Türkiye’de siyaset Sn. Cumhurbaşkanı’nın oyun alanı. Her sabah gözümüzü açtığımızda başka bir oyunla karşılaşıyoruz. Yeni anayasa girişimleri, arkasından sayın Bahçeli aracılığıyla başlatılan Kürt açılımı, derken seçimle işbaşına gelen Belediye Başkanları’nın görevden alınmaları, tutuklanmaları, yerlerine devlet memurlarının kayyım olarak atanması. Bakalım daha ne oyunlar göreceğiz? Bu oyunların ortak tarafı hiçbir etik ilkeye dayanmamaları, hiçbir değerle bağdaşmamaları, tutarlı olmamaları. Ama hepsi tek bir amaca yönelmiş. Sn. Bahçeli’nin de açıkça söylediği gibi, Sn. Cumhurbaşkanı’nın iktidarda kalmasını sağlamak.
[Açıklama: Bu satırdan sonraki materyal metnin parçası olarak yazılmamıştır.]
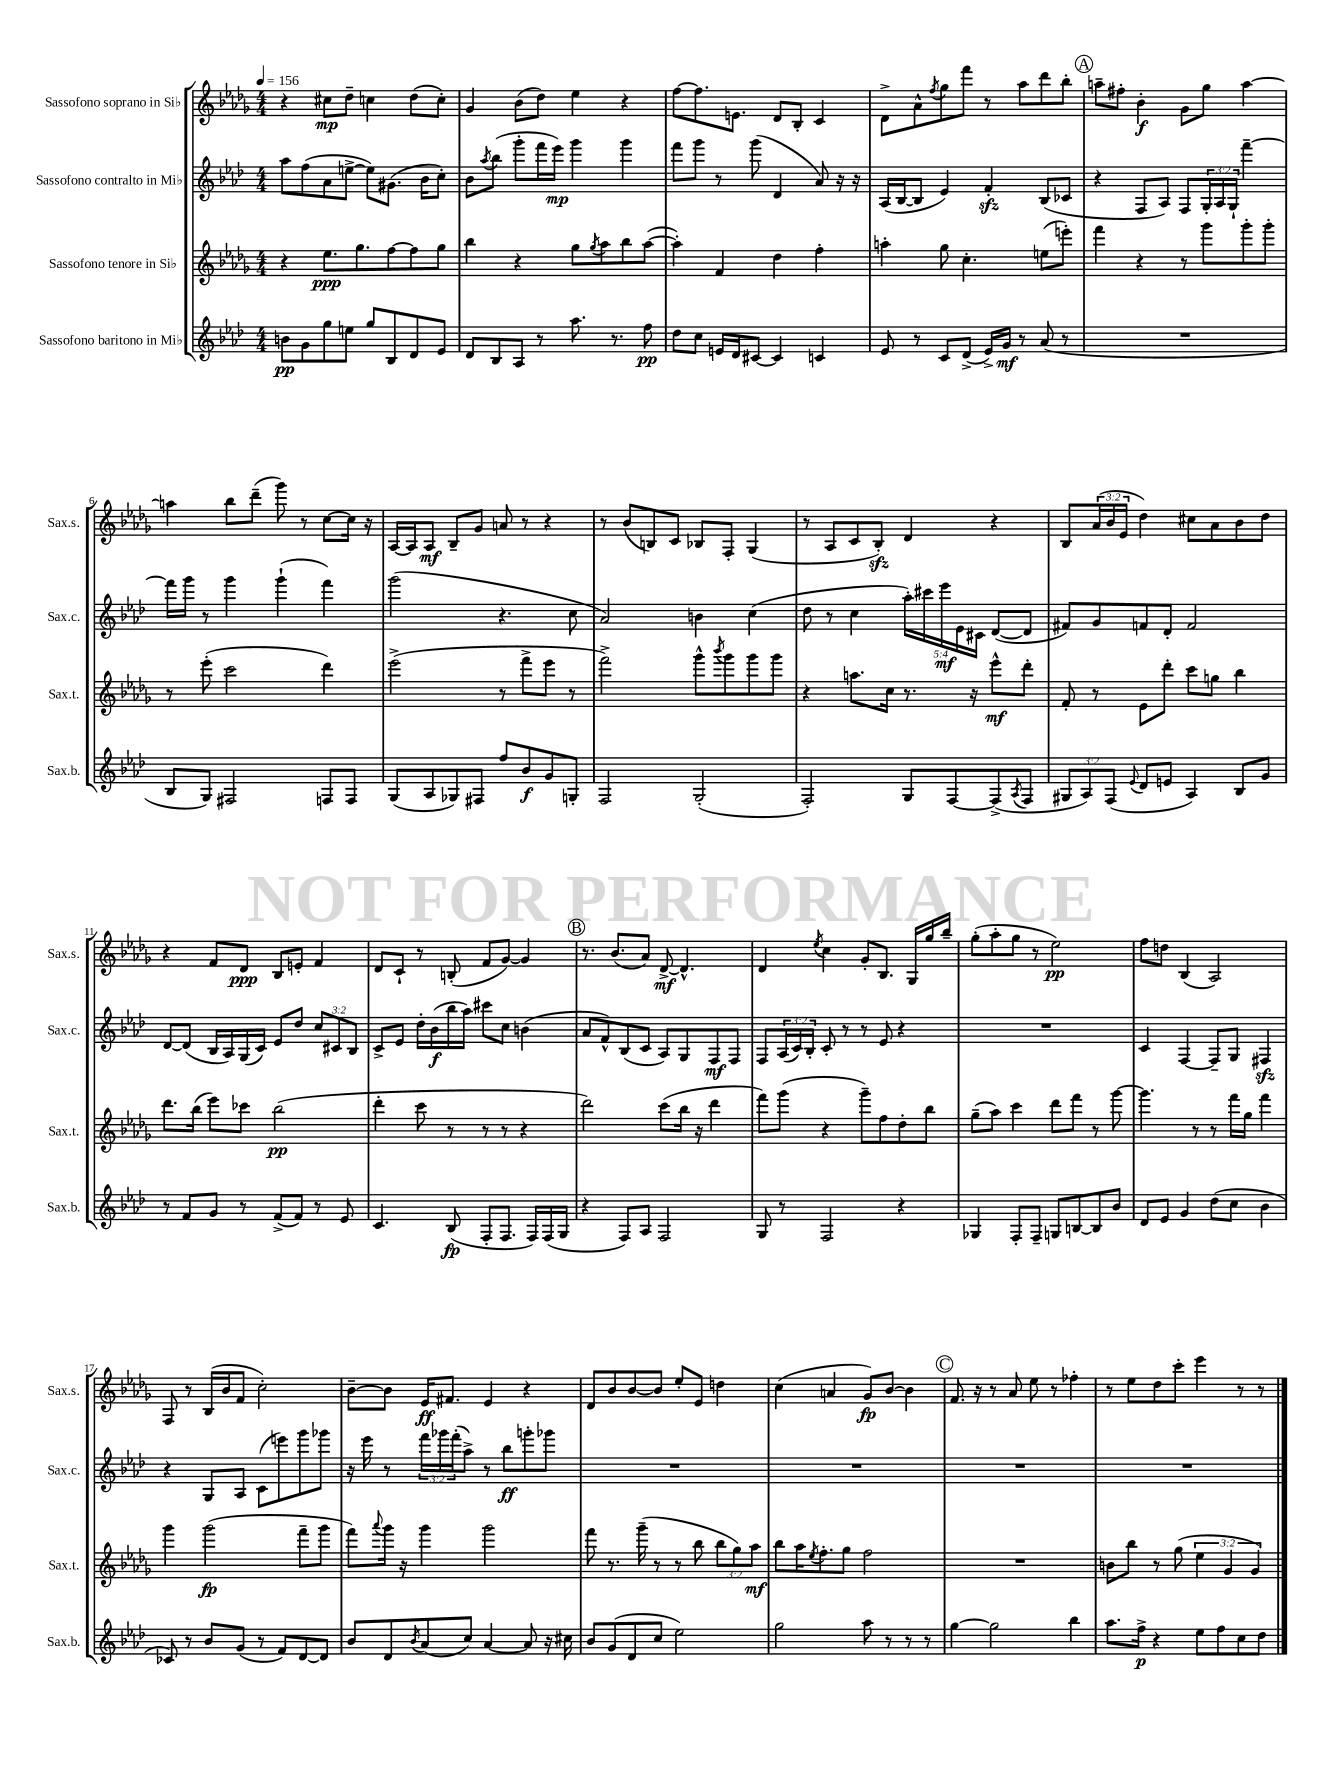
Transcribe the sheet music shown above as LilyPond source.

<<
\new StaffGroup <<
\new Staff = "s0" \with { instrumentName = "Sassofono soprano in Sib" shortInstrumentName = "Sax.s." } {
    \clef treble \key des \major \numericTimeSignature \time 4/4 \override Staff.TupletNumber.text = #tuplet-number::calc-fraction-text \tempo 4 = 156
    r4 cis''8\mp des''8-- c''4 des''8( c''8-.) |
    ges'4 bes'8( des''8) ees''4 r4 |
    f''8~ f''8. e'8. des'8 bes8-. c'4 |
    des'8-> aes'8-^ \acciaccatura { f''8 } ges''8 f'''8 r8 aes''8 des'''8 bes''8-. |
    \mark \markup { \circle "A" } a''8-- fis''8-. bes'4-.\f ges'8 ges''8 a''4~ |
    a''4 bes''8 des'''8--( ges'''8) r8 c''8~ c''16 r16 |
    aes16~ aes16 aes8\mf bes8-- ges'8 a'8 r8 r4 |
    r8 bes'8( b8) c'8 bes8 f8-. ges4( |
    r8 aes8 c'8 bes8-.\sfz) des'4 r4 |
    bes8 \tuplet 3/2 { aes'16( bes'16 ees'16 } des''4) cis''8 aes'8 bes'8 des''8 |
    r4 f'8 des'8\ppp bes8 e'8-. f'4 |
    des'8 c'8-! r8 b8-.( f'8 ges'8~) ges'4 |
    \mark \markup { \circle "B" } r8. bes'8.( aes'8) des'8~->\mf des'4.-^ |
    des'4 \acciaccatura { ees''8 } c''4 ges'8-. bes8. ges16 ges''16 bes''16-- |
    ges''8-.( aes''8-. ges''8 r8 ees''2\pp) |
    f''8 d''8 bes4( aes2) |
    f8 r8 bes16( bes'16 f'8 c''2-.) |
    bes'8~-- bes'8 ees'16\ff fis'8. ees'4 r4 |
    des'8 bes'8 bes'8~ bes'8 ees''8-. ees'8 d''4 |
    c''4( a'4 ges'8\fp) bes'8~ bes'4 |
    \mark \markup { \circle "C" } f'8. r16 r8 aes'8 ees''8 r8 fes''4-. |
    r8 ees''8 des''8 c'''8-. ees'''4 r8 r8 \bar "|." |
}
\new Staff = "s1" \with { instrumentName = "Sassofono contralto in Mib" shortInstrumentName = "Sax.c." } {
    \clef treble \key aes \major \numericTimeSignature \time 4/4 \override Staff.TupletNumber.text = #tuplet-number::calc-fraction-text
    aes''8 f''8( aes'8 e''8~-> e''8) gis'8.( bes'16 c''8-.) |
    bes'8 \acciaccatura { aes''8 } bes''8( g'''8-. f'''16 ees'''16\mp) g'''4 g'''4 |
    f'''8 g'''8 r8 g'''8( des'4 aes'8) r16 r16 |
    aes16( bes16~ bes8 ees'4) f'4-.\sfz bes8( ces'8 |
    \mark \markup { \circle "A" } r4 f8 aes8) f8 \tuplet 3/2 { g16-. aes16 g16-! } f'''4~-- |
    f'''16 g'''16 r8 g'''4 g'''4-!( f'''4) |
    g'''2( r4. c''8 |
    aes'2) b'4 c''4( |
    des''8 r8 c''4 \tuplet 5/4 { aes''16-.) cis'''16 ees'''16\mf ees'16 cis'16 } des'8~( des'8 |
    fis'8) g'8 f'8 des'8-. f'2 |
    des'8~ des'8( bes16 aes16) g16( c'16) ees'8 des''8 \tuplet 3/2 { c''8 cis'8 bes8 } |
    c'8-> ees'8 des''16-. bes'16\f( bes''16 aes''16) cis'''8 c''8 b'4( |
    \mark \markup { \circle "B" } aes'8 f'8-^) bes8( c'8 aes8) g8 f8\mf f8 |
    f8 \tuplet 3/2 { aes16( c'16) bes16-. } c'8-. r8 r8 ees'8 r4 |
    R1 |
    c'4 f4~ f8-- g8 fis4\sfz |
    r4 g8 aes8 c'8( e'''8) g'''8 ges'''8 |
    r16 ees'''16 r8 \tuplet 3/2 { f'''16 ges'''16 f'''16-.( } aes''8->) r8 bes''8\ff g'''8-. ges'''8 |
    R1 |
    R1 |
    \mark \markup { \circle "C" } R1 |
    R1 \bar "|." |
}
\new Staff = "s2" \with { instrumentName = "Sassofono tenore in Sib" shortInstrumentName = "Sax.t." } {
    \clef treble \key des \major \numericTimeSignature \time 4/4 \override Staff.TupletNumber.text = #tuplet-number::calc-fraction-text
    r4 ees''8.\ppp ges''8. f''8~ f''8 ges''8 |
    bes''4 r4 ges''8 \acciaccatura { ges''8 } aes''8 bes''8 aes''8~( |
    aes''4-.) f'4 des''4 f''4-. |
    a''4-. ges''8 c''4.-. e''8( e'''8-.) |
    \mark \markup { \circle "A" } f'''4 r4 r8 ges'''8 ges'''8-. ges'''8-. |
    r8 ees'''8-.( c'''2 des'''4) |
    ees'''2->( r8 f'''8-> ees'''8 r8 |
    f'''2->) ges'''8-^ \acciaccatura { bes'''8 } ges'''8 ges'''8 ges'''8 |
    r4 a''8. c''16 r8. r16 ees'''8-^\mf des'''8-. |
    f'8-. r8 ees'8 des'''8-. c'''8 g''8 bes''4 |
    des'''8. bes''16( ees'''8) ces'''8 bes''2\pp( |
    des'''4-. c'''8 r8 r8 r8 r4 |
    \mark \markup { \circle "B" } des'''2) c'''8( bes''16 r16 des'''4 |
    f'''8) ges'''8( r4 ges'''8--) f''8 des''8-. bes''8 |
    ges''8--( aes''8) c'''4 des'''8 f'''8 r8 ges'''8~ |
    ges'''4. r8 r8 f'''16 ges''16 f'''4 |
    ges'''4 ges'''2\fp( f'''8-- ges'''8 |
    f'''8) \appoggiatura { aes'''8 } ges'''16 r16 ges'''4 ges'''2 |
    f'''8 r8. ges'''16--( r8 r8 bes''8 \tuplet 3/2 { bes''8 ges''8) aes''8\mf } |
    bes''8 aes''16 \acciaccatura { ees''8 } f''8.-. ges''8 f''2 |
    \mark \markup { \circle "C" } R1 |
    b'8 bes''8 r8 ges''8( \tuplet 3/2 { ees''4 ges'4 ges'4) } \bar "|." |
}
\new Staff = "s3" \with { instrumentName = "Sassofono baritono in Mib" shortInstrumentName = "Sax.b." } {
    \clef treble \key aes \major \numericTimeSignature \time 4/4 \override Staff.TupletNumber.text = #tuplet-number::calc-fraction-text
    b'8\pp g'8 g''8 e''8 g''8 bes8 des'8 ees'8 |
    des'8 bes8 aes8 r8 aes''8. r8. f''8\pp |
    des''8 c''8 e'16 des'16 cis'8~ cis'4 c'4 |
    ees'8 r8 c'8 des'8->( ees'16->) g'16\mf r8 aes'8( r8 |
    \mark \markup { \circle "A" } R1 |
    bes8 g8) fis2 f8 f8 |
    g8( aes8 ges8) fis8 f''8 bes'8\f g'8 g8-. |
    f2 g2-.( |
    f2-.) g8 f8~ f8->( \acciaccatura { aes8 } f8 |
    \tuplet 3/2 { gis8 aes8) f8( } \appoggiatura { ees'8 } des'8 e'8 aes4) bes8 g'8 |
    r8 f'8 g'8 r8 f'8->( f'8) r8 ees'8 |
    c'4. bes8\fp( f8-. f8. f16) f16( g16 |
    \mark \markup { \circle "B" } r4 f8) aes8 f2 |
    g8 r8 f2 r4 |
    ges4 f8-. f8-- g8 b8~ b8 bes'8 |
    des'8 ees'8 g'4 des''8( c''8 bes'4 |
    ces'8) r8 bes'8 g'8( r8 f'8) des'8~ des'8 |
    bes'8 des'8 \acciaccatura { bes'8 } aes'8( c''8) aes'4~ aes'8 r16 cis''16 |
    bes'8 g'8( des'8 c''8 ees''2) |
    g''2 aes''8 r8 r8 r8 |
    \mark \markup { \circle "C" } g''4~ g''2 bes''4 |
    aes''8. f''16->\p r4 ees''8 f''8 c''8 des''8 \bar "|." |
}
>>
>>
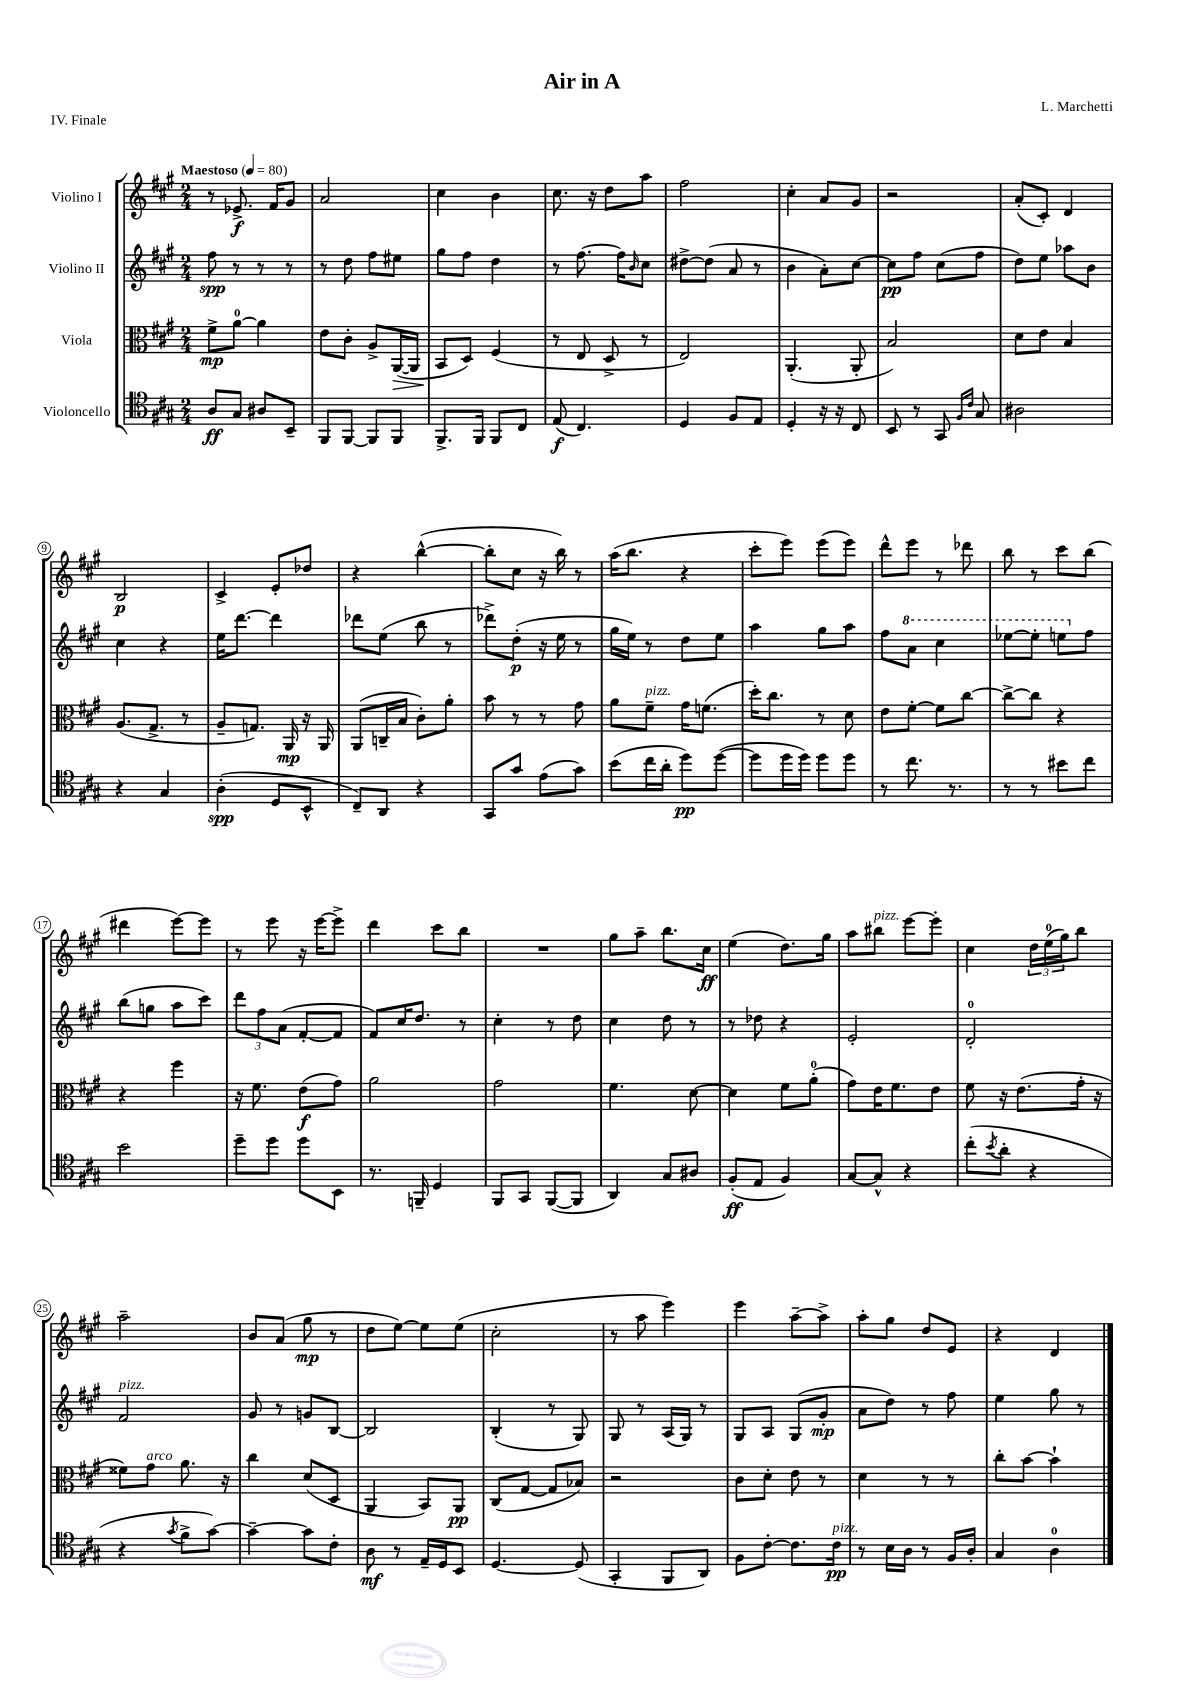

Kayyım atamaları halkın iradesine saygısızlık, seçme ve seçilme hakkının ağır bir ihlali. Türkiye’de demokrasi tarihine kara bir leke olarak geçecek olan kayyım atamaları aynı zamanda iktidarın halk iradesiyle bağını kopardığı nokta. Bütün popülist otoriter iktidarlar gibi AKP de meşruiyetini seçim sandığında aradı. Seçim yapıldığı sürece halktan aldığı yetkiyi sınırsız bir biçimde kullanabileceğine inandı. Demokrasinin seçim sandığıyla sınırlı olmadığı, insan hakları, kuvvetler ayrılığı, hukuk devleti gibi bir değerler bütünü olduğu yolundaki eleştirilere kulağını tıkadı. “Yaptıklarımı beğenmezse, halk sandıkta cezalandırır” dedi.
Oysa şimdi kayyım atamalarıyla, iktidar demokrasiyle olan tek bağını da kopardı. Artık halk iradesinden söz etmek olanağı da kalmadı. O nedenle Türkiye, demokratiksizleşme sürecinde yeni bir dönemece girdi. Halk iradesi böylesine kolayca, büyük bir keyfilikle bir yana itilebiliyorsa, seçim de yapılmayabilir ya da yapılsa bile adil, serbest bir seçim olmayabilir, ya da Anayasa değiştirilmeden Cumhurbaşkanı süresi uzatılabilir. Her şey olanaklı. Dünyadaki başka popülist otoriter yönetimlerde olduğu gibi, Türkiye’deki popülist otoriter yönetim de demokrasi oyununun bir parçası. Seçimle iktidarın devredilmesi ve demokrasinin yeniden kurulması umudu hala var. Türkiye’de de popülist yönetim plebisiter bir siyaset anlayışını yansıtıyor. Ama halk iradesini bir yana iten kayyım atamalarıyla (başka kayyımların da sırada olduğu söyleniyor.) Türkiye’deki popülist yönetim otoriter demokrasi çizgisinden uzaklaşmaya başladı. Seçimle iktidarın değişebileceği yolundaki genel kanıya ağır bir darbe vurdu. Bu kayyım kararlarıyla Türkiye popülizmden faşizme doğru kaymaya başladı.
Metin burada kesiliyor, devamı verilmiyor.